TRECHO:
....

Para Rubem Biáfora o cinema bem realizado se ancora no artifício do estúdio cinematográfico. Entretanto, este pensamento caminha em direção contrária quanto à questão da interpretação, que julga ser, no processo cinematográfico, o dado mais importante e de maior identificação com o público. Valoriza a concretude da interpretação em oposição à simples representação, pois vê o trabalho do "verdadeiro ator" bem realizado quando ocorre despido de convenções. O que significa, nas suas próprias palavras, que o intérprete não deve submeter-se aos "cacoetes, às imposições do make up, cabeleiras e gestos medidos", mas colocar-se na pele ou nas situações de um personagem, "dando a ele toda a vivência, veracidade, força e significação que o mesmo pode comportar". Para Biáfora, é esse tipo de interpretação, baseado na espontaneidade e na corporalidade do personagem, que completa a obra cinematográfica em toda a sua potencialidade sociológica e filosófica.

....

MATERIAL FORNECIDO:
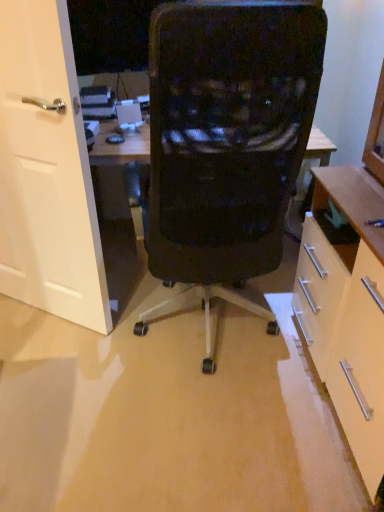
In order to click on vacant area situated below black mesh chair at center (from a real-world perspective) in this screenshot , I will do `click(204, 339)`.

....

INSTRUÇÕES DA TAREFA:
Segundo o trecho sobre Rubem Biáfora, que dado do processo cinematográfico ele julga o mais importante? Responda em uma frase, por favor. O material não tem nenhuma relação com esta tarefa.

RESPOSTA DA TAREFA:
A interpretação, que ele julga ser o dado mais importante e de maior identificação com o público.